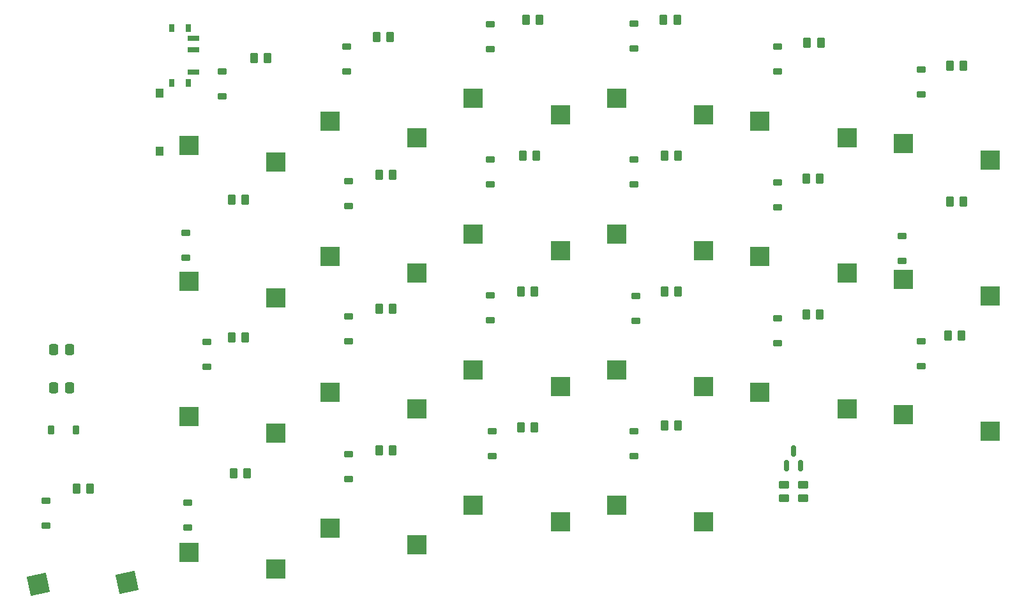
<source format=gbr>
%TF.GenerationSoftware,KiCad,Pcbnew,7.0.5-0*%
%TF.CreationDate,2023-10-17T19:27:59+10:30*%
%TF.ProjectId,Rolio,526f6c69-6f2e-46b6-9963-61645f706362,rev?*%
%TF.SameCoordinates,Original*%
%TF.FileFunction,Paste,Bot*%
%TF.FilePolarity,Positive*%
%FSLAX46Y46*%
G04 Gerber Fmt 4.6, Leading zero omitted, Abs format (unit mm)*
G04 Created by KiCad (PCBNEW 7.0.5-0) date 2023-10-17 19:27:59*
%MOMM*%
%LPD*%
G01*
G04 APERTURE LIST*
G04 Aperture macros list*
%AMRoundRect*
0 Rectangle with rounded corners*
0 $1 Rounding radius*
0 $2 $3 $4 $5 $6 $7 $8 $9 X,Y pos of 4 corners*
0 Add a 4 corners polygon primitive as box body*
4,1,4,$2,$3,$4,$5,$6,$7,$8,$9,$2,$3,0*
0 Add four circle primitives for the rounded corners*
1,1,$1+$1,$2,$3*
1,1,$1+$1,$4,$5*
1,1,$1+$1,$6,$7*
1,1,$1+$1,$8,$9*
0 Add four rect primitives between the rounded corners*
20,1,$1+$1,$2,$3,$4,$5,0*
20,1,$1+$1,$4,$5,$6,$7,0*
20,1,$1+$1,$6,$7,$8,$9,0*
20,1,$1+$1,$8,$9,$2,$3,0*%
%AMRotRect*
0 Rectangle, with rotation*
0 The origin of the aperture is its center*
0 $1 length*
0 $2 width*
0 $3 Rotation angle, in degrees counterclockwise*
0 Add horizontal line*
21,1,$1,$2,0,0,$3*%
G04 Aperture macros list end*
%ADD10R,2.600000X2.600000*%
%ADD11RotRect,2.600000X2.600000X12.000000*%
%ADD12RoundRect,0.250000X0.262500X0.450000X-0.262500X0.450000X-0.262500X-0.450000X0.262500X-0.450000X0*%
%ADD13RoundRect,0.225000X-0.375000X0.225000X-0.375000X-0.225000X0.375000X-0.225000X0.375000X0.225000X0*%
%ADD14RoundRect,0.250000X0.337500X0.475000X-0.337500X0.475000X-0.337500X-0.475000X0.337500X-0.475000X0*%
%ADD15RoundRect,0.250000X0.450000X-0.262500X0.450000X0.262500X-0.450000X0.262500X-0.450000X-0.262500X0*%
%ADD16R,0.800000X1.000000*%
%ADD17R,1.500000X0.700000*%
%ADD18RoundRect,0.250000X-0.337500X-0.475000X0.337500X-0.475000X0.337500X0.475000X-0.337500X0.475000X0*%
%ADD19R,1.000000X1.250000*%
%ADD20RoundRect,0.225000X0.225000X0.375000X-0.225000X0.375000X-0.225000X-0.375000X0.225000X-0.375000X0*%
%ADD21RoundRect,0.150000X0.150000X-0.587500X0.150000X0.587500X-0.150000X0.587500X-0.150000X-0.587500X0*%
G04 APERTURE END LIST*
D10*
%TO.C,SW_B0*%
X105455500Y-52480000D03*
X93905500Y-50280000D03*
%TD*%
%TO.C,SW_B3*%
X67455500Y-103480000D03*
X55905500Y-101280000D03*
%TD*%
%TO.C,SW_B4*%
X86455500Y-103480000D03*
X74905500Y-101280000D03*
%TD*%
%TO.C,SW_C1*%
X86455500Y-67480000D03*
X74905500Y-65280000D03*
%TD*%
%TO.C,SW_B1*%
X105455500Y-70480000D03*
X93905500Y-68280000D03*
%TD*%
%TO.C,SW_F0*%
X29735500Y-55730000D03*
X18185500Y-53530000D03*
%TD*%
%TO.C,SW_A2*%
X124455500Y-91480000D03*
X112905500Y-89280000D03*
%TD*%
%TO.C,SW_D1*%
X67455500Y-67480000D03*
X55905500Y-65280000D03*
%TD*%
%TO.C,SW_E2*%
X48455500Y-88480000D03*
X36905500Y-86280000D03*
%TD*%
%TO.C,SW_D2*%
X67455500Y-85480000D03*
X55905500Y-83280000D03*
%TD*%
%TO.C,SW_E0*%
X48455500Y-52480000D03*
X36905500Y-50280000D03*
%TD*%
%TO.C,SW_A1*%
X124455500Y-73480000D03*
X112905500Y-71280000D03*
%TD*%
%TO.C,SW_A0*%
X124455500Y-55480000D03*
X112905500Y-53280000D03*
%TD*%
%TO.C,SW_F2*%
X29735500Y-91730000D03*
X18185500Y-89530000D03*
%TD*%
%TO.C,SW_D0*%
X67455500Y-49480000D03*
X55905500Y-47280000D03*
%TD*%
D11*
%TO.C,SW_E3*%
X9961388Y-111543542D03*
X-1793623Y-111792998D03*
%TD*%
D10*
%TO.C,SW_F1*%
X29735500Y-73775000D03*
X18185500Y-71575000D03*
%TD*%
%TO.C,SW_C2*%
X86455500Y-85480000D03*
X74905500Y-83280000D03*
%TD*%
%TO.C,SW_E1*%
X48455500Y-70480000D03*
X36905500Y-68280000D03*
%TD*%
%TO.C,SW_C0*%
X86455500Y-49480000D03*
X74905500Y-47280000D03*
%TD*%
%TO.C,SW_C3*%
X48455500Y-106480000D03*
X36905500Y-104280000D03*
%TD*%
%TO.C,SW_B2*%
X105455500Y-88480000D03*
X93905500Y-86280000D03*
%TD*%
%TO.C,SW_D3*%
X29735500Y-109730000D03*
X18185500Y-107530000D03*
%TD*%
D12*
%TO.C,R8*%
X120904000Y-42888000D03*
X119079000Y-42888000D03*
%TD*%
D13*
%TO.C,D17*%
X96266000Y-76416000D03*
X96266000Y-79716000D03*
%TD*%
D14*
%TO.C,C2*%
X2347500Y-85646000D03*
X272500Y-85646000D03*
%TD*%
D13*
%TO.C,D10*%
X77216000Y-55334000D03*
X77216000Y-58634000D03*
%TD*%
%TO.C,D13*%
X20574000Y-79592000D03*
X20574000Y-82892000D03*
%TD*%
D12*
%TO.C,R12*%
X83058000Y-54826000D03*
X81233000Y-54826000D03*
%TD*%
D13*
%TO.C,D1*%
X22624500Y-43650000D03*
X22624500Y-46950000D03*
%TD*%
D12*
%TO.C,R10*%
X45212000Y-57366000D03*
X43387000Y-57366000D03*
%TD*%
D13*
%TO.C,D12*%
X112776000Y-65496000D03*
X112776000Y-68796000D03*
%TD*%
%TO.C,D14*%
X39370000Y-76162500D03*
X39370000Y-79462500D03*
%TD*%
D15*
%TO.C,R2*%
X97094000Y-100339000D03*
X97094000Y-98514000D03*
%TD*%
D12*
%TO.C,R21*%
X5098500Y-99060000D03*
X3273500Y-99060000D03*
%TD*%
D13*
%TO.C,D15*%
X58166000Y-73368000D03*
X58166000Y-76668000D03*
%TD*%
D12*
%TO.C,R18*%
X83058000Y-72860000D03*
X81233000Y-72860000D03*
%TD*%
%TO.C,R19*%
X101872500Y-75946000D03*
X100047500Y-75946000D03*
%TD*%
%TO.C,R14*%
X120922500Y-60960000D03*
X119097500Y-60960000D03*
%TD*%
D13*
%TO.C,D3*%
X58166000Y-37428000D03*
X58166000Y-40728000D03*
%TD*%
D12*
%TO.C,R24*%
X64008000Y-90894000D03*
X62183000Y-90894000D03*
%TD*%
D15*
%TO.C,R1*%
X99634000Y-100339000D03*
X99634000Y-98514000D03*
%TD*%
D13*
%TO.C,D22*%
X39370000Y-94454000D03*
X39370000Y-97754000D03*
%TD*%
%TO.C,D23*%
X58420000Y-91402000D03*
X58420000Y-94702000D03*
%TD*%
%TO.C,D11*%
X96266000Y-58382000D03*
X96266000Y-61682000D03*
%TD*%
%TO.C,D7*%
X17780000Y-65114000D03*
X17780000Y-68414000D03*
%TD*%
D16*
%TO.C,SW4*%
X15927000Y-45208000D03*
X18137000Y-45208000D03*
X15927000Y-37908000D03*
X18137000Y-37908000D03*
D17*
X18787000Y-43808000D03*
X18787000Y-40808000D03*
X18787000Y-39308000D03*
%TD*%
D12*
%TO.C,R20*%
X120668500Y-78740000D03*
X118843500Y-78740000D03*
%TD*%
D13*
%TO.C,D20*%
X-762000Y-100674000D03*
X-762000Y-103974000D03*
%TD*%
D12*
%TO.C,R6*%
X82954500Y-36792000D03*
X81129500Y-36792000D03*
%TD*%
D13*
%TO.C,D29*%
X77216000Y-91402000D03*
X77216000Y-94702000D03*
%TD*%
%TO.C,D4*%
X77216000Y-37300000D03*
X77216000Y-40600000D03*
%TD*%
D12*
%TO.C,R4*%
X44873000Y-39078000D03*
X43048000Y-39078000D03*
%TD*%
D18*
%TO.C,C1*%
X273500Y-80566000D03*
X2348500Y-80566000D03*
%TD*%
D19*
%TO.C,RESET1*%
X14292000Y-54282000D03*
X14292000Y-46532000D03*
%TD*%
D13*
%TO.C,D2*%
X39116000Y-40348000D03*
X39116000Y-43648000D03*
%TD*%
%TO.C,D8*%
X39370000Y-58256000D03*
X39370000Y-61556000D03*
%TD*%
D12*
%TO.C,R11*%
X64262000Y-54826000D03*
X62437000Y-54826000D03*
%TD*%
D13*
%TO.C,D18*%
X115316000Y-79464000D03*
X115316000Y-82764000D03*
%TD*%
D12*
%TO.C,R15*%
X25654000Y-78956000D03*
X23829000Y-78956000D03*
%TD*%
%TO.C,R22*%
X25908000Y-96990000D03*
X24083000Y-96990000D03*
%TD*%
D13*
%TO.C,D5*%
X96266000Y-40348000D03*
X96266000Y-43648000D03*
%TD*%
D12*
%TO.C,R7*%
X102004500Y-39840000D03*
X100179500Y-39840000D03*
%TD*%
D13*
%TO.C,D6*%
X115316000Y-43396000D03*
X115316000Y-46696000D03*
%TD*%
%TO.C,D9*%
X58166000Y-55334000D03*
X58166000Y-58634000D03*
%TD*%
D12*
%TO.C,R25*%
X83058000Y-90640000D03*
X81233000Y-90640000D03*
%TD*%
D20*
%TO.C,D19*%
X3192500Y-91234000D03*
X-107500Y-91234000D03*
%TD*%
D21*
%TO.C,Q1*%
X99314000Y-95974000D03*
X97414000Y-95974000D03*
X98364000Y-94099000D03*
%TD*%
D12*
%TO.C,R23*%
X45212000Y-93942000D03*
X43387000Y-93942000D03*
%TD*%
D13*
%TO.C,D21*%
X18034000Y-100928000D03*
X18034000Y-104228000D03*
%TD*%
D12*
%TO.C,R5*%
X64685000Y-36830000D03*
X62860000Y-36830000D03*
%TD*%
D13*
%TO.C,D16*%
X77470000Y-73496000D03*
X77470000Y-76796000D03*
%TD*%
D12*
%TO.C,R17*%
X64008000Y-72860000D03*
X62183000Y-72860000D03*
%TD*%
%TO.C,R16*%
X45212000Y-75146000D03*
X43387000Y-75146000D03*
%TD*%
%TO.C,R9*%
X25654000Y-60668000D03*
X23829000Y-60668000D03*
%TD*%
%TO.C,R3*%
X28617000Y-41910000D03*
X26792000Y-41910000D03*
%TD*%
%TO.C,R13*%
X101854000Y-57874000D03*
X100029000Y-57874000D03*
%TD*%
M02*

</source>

====================

**ACTIVITY:**
Every line in the entries above that mentions the word "four" must be shown.

**RESULT OF THIS EXERCISE:**
0 Add four circle primitives for the rounded corners*
0 Add four rect primitives between the rounded corners*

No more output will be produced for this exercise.